For skeptics, Google’s recent decision to abandon sales of its current iteration of Google Glass is mere confirmation that wearing technology is a step too far. To underscore the point, last year an Australian public servant was asked to leave upon entering the office armed with one such pair (alas the story, it turned out, was an April Fool’s hoax).
Yet an alternative perspective quickly presents itself. When one British survey found people checking their smart phones as many as one hundred and fifty times a day, the distinction between wearing and carrying gets murky. Add to the mix the imminent launch of Apple’s smart watch (not the first to market but expected to be the most widely sought) and a myriad of fitness, recording, and medical devices, we’re clearly on the cusp of a new era of wearable technologies.
There’s no reason, however, for digital pioneers to accept technology as an outer layer of the human body. Biometrics, much discussed in recent years though largely limited to a few beachfront bars and amusement parks, are slowly gaining traction. One Toronto start-up, Bionym, is piloting an identity management solution based on the unique rhythms of a heart beat (and all the while provinces struggle with the privacy implications of combining a driver’s license and a health card…).
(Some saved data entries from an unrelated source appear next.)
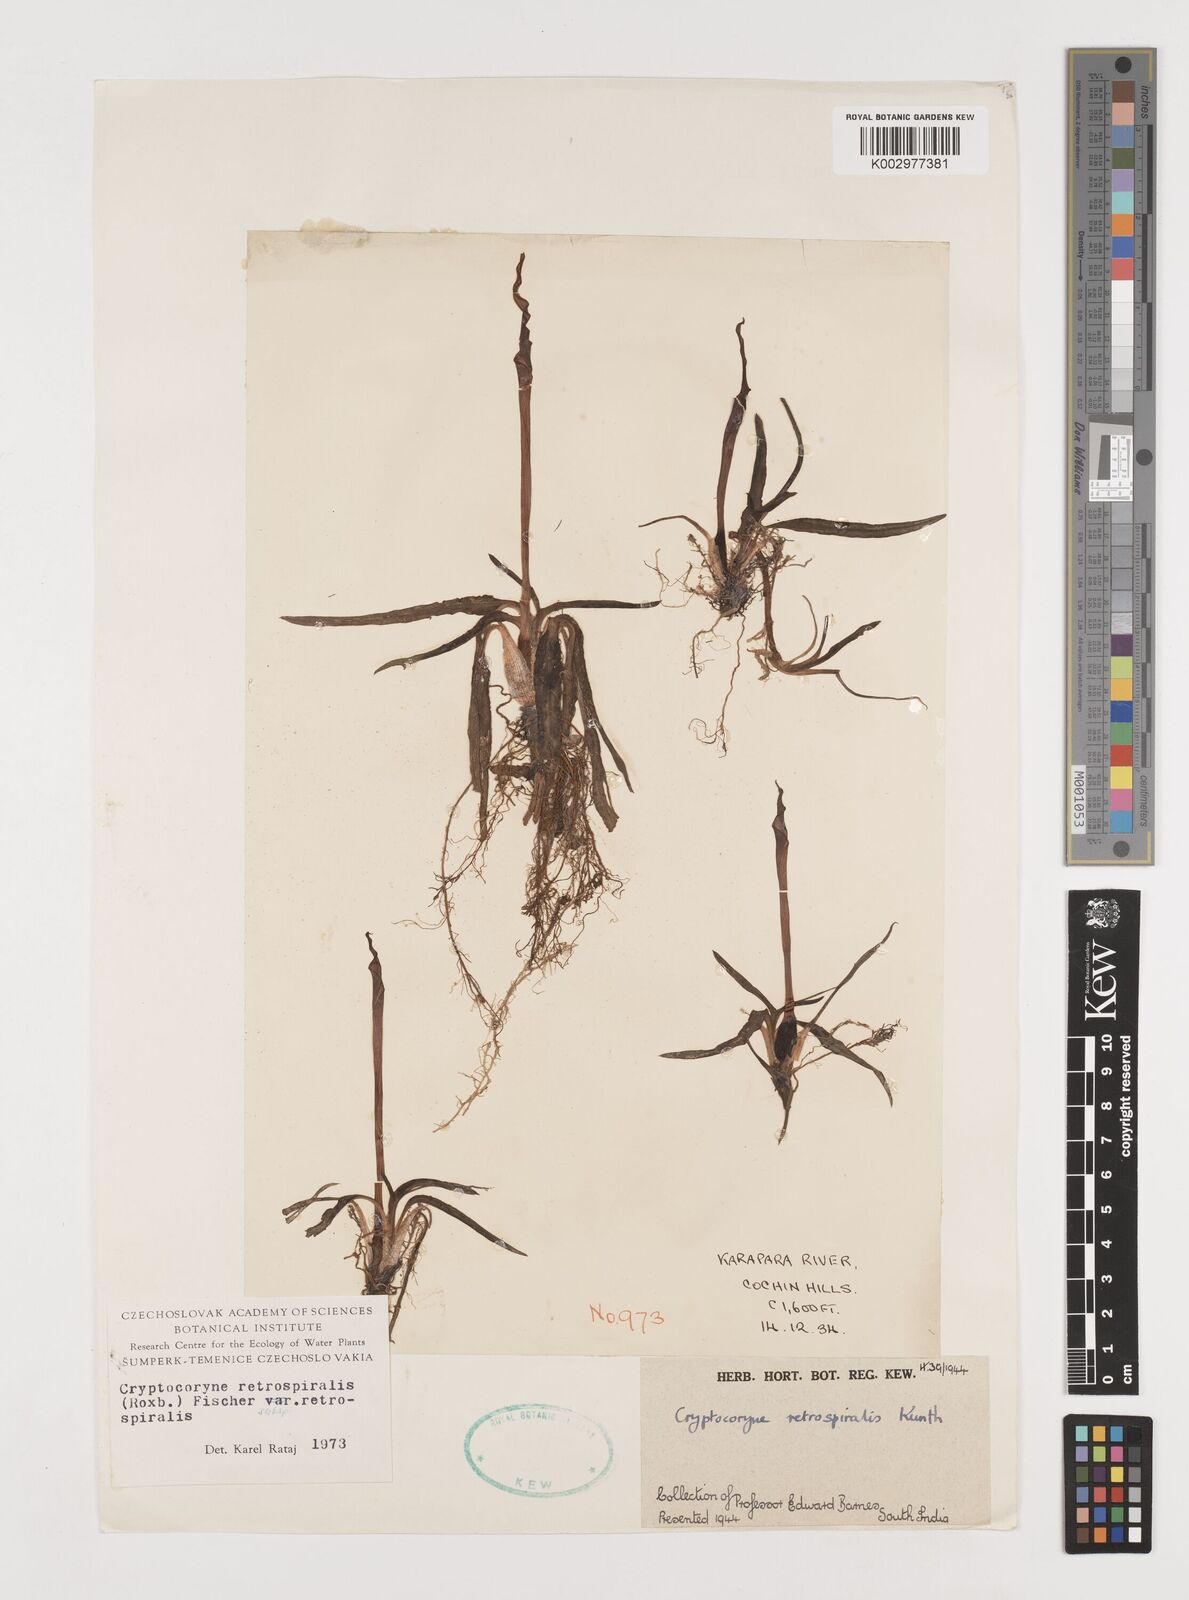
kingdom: Plantae
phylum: Tracheophyta
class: Liliopsida
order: Alismatales
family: Araceae
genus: Cryptocoryne
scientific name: Cryptocoryne retrospiralis
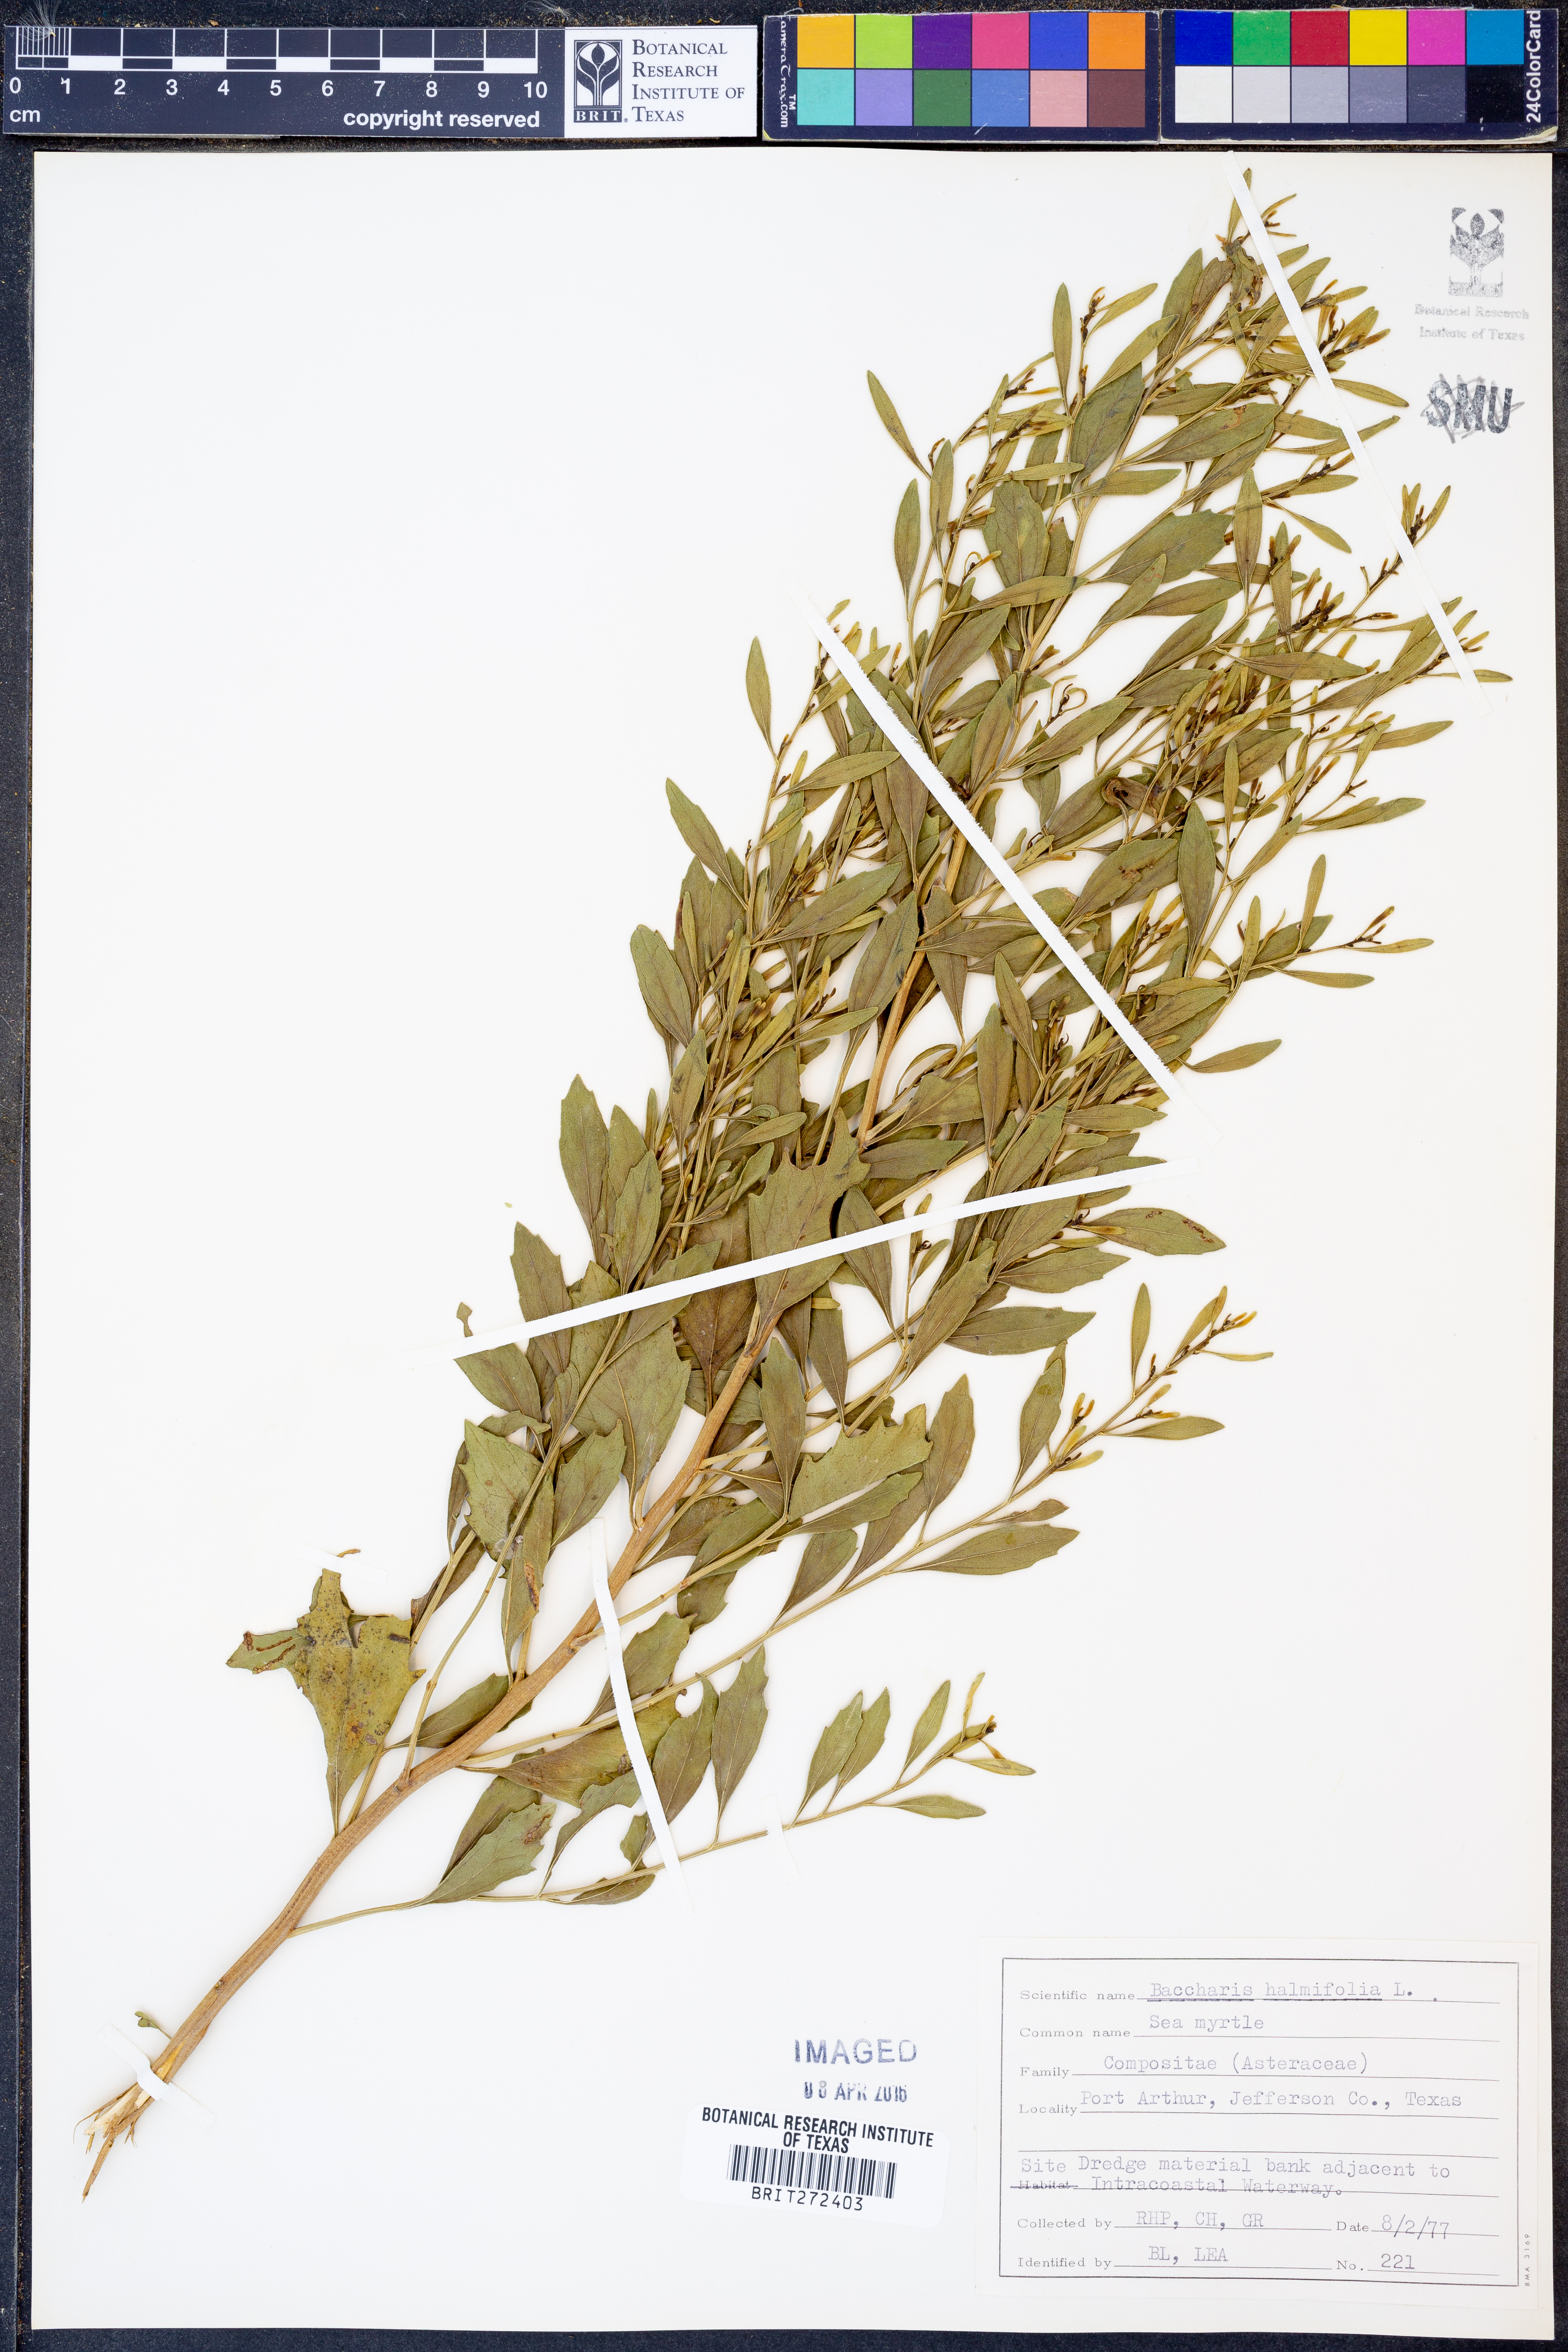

More profound health transformations are taking shape. In 2014, for example, scientists embedded a “Neurobridge” solution into the brain of a 23-year-old man paralyzed from the neck down following a severe diving accident. Ian Burkhart’s ability (viewable on YouTube, naturally) to clench his fist is a medical breakthrough that carries profound hope for millions. Indeed, deep-brain implants (known as “brain pacemakers”) already help alleviate the symptoms of Parkinson’s for thousands of sufferers.
In an October 2014 article published in the British daily, The Telegraph, Arthur House explores the implications of such innovation and the prospects for a “post-human” future. He profiles a community of emerging “cyborgs” enthusiastically blurring the line between humanity and technology, and asks: should we stop them or join them?
The article explores the notion of “transhumanism,” essentially a commitment to overcome the limits of human biology, and its growing popularity, that had especially deep roots, not surprisingly, in Silicon Valley. Ray Kurzweil, widely regarded as the futurist responsible for popularizing the “singularity” concept (a point in time estimated at approximately 2045 when artificial intelligence overtakes human intelligence) is Google’s director of engineering. San Francisco is home to a burgeoning neuro-gaming community and Facebook’s purchase of Oculus reflects a major investment into virtual reality and the “possibility of completely new kinds of experiences,” to quote Mark Zuckerberg.
Governments, already overwhelmed at the complexities of deploying wireless devices, have barely begun to scratch the surface of wearables. Health care and policing and security are two areas with massive public expenditures and obvious potential for wearable innovation: patient self-tracking will underpin mobile health solutions, whereas video recording devices on frontline service providers has been much discussed in the aftermath of recent racially-tinged shootings in the U.S.
Debates about privacy and the potential for a surveillance society will only grow more pronounced and polarized. Biometrics offer potential alternatives to incarceration for criminal offenders; more controversially, they can enable the monitoring of public service clients in order to incentivize behaviour and lessen fraud, monitoring that can also apply to public servants themselves.
Looking ahead to longer term issues of whether a cyborg future awaits (or more accurately, what sort of future unfolds), governments and legislatures must craft public spaces to openly deliberate and prepare the groundwork for what’s to come. Traditionally, in Canada such matters may have been the purview of the Senate, at one time less constrained by partisanship and electoral calculus, but now adrift in a sea of dysfunction and public indifference.
As the technology treadmill accelerates, alternative mechanisms must be forged, such as Finland’s Committee for the Future, to facilitate societal learning and readiness for the complex and ethically divisive choices ahead. A new form of democratic observatory is urgently required to engage both thought-leaders and every day citizens in preparing for humanity’s next chapter.